- WORKING DATA:
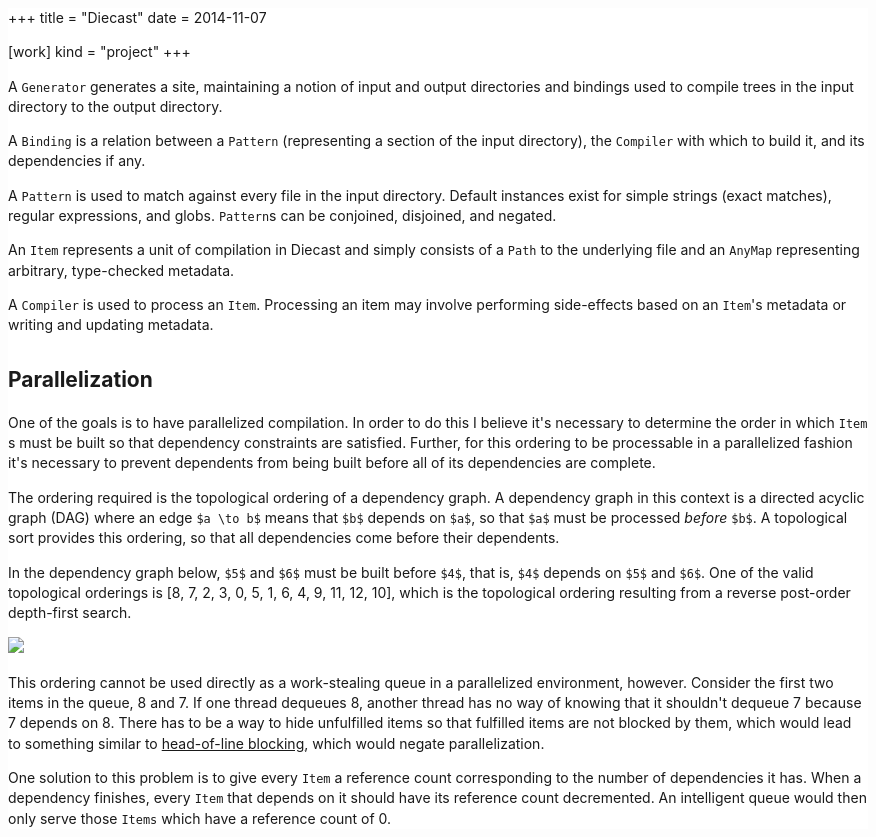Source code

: +++
title = "Diecast"
date = 2014-11-07

[work]
kind = "project"
+++

<nav id="toc" class="right-toc"></nav>

A `Generator` generates a site, maintaining a notion of input and output directories and bindings used to compile trees in the input directory to the output directory.

A `Binding` is a relation between a `Pattern` (representing a section of the input directory), the `Compiler` with which to build it, and its dependencies if any.

A `Pattern` is used to match against every file in the input directory. Default instances exist for simple strings (exact matches), regular expressions, and globs. `Pattern`s can be conjoined, disjoined, and negated.

An `Item` represents a unit of compilation in Diecast and simply consists of a `Path` to the underlying file and an `AnyMap` representing arbitrary, type-checked metadata.

A `Compiler` is used to process an `Item`. Processing an item may involve performing side-effects based on an `Item`'s metadata or writing and updating metadata.

## Parallelization

One of the goals is to have parallelized compilation. In order to do this I believe it's necessary to determine the order in which `Item`s must be built so that dependency constraints are satisfied. Further, for this ordering to be processable in a parallelized fashion it's necessary to prevent dependents from being built before all of its dependencies are complete.

The ordering required is the topological ordering of a dependency graph. A dependency graph in this context is a directed acyclic graph (DAG) where an edge `$a \to b$` means that `$b$` depends on `$a$`, so that `$a$` must be processed _before_ `$b$`. A topological sort provides this ordering, so that all dependencies come before their dependents.

In the dependency graph below, `$5$` and `$6$` must be built before `$4$`, that is, `$4$` depends on `$5$` and `$6$`. One of the valid topological orderings is [8, 7, 2, 3, 0, 5, 1, 6, 4, 9, 11, 12, 10], which is the topological ordering resulting from a reverse post-order depth-first search.


<img class="center" src="/images/notes/diecast/dependency-graph.png">

This ordering cannot be used directly as a work-stealing queue in a parallelized environment, however. Consider the first two items in the queue, 8 and 7. If one thread dequeues 8, another thread has no way of knowing that it shouldn't dequeue 7 because 7 depends on 8. There has to be a way to hide unfulfilled items so that fulfilled items are not blocked by them, which would lead to something similar to [head-of-line blocking], which would negate parallelization.

[head-of-line blocking]: http://en.wikipedia.org/wiki/Head-of-line_blocking

One solution to this problem is to give every `Item` a reference count corresponding to the number of dependencies it has. When a dependency finishes, every `Item` that depends on it should have its reference count decremented. An intelligent queue would then only serve those `Items` which have a reference count of 0.


[^davis_paper]: Stanley Tzen, Brandon Lloyd, John D. Owens. [A GPU Task-Parallel Model with Dependency Resolution](http://www.idav.ucdavis.edu/func/return_pdf?pub_id=1091). Page 3, Section 5.
[^cs_se]: [Getting parallel items in dependency resolution](http://cs.stackexchange.com/questions/2524/getting-parallel-items-in-dependency-resolution) on the Computer Science StackExchange
[^further_investigation]: This requires further investigation.
[double buffer]: http://gameprogrammingpatterns.com/double-buffer.html#not-just-for-graphics
[`TypeMap`]: https://github.com/reem/rust-typemap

- PROMPT: If a record contains a picture, drop the picture and repeat the rest exactly.

- YOUR RESPONSE:
Source code

: +++
title = "Diecast"
date = 2014-11-07

[work]
kind = "project"
+++

<nav id="toc" class="right-toc"></nav>

A `Generator` generates a site, maintaining a notion of input and output directories and bindings used to compile trees in the input directory to the output directory.

A `Binding` is a relation between a `Pattern` (representing a section of the input directory), the `Compiler` with which to build it, and its dependencies if any.

A `Pattern` is used to match against every file in the input directory. Default instances exist for simple strings (exact matches), regular expressions, and globs. `Pattern`s can be conjoined, disjoined, and negated.

An `Item` represents a unit of compilation in Diecast and simply consists of a `Path` to the underlying file and an `AnyMap` representing arbitrary, type-checked metadata.

A `Compiler` is used to process an `Item`. Processing an item may involve performing side-effects based on an `Item`'s metadata or writing and updating metadata.

## Parallelization

One of the goals is to have parallelized compilation. In order to do this I believe it's necessary to determine the order in which `Item`s must be built so that dependency constraints are satisfied. Further, for this ordering to be processable in a parallelized fashion it's necessary to prevent dependents from being built before all of its dependencies are complete.

The ordering required is the topological ordering of a dependency graph. A dependency graph in this context is a directed acyclic graph (DAG) where an edge `$a \to b$` means that `$b$` depends on `$a$`, so that `$a$` must be processed _before_ `$b$`. A topological sort provides this ordering, so that all dependencies come before their dependents.

In the dependency graph below, `$5$` and `$6$` must be built before `$4$`, that is, `$4$` depends on `$5$` and `$6$`. One of the valid topological orderings is [8, 7, 2, 3, 0, 5, 1, 6, 4, 9, 11, 12, 10], which is the topological ordering resulting from a reverse post-order depth-first search.


<img class="center" src="/images/notes/diecast/dependency-graph.png">

This ordering cannot be used directly as a work-stealing queue in a parallelized environment, however. Consider the first two items in the queue, 8 and 7. If one thread dequeues 8, another thread has no way of knowing that it shouldn't dequeue 7 because 7 depends on 8. There has to be a way to hide unfulfilled items so that fulfilled items are not blocked by them, which would lead to something similar to [head-of-line blocking], which would negate parallelization.

[head-of-line blocking]: http://en.wikipedia.org/wiki/Head-of-line_blocking

One solution to this problem is to give every `Item` a reference count corresponding to the number of dependencies it has. When a dependency finishes, every `Item` that depends on it should have its reference count decremented. An intelligent queue would then only serve those `Items` which have a reference count of 0.


[^davis_paper]: Stanley Tzen, Brandon Lloyd, John D. Owens. [A GPU Task-Parallel Model with Dependency Resolution](http://www.idav.ucdavis.edu/func/return_pdf?pub_id=1091). Page 3, Section 5.
[^cs_se]: [Getting parallel items in dependency resolution](http://cs.stackexchange.com/questions/2524/getting-parallel-items-in-dependency-resolution) on the Computer Science StackExchange
[^further_investigation]: This requires further investigation.
[double buffer]: http://gameprogrammingpatterns.com/double-buffer.html#not-just-for-graphics
[`TypeMap`]: https://github.com/reem/rust-typemap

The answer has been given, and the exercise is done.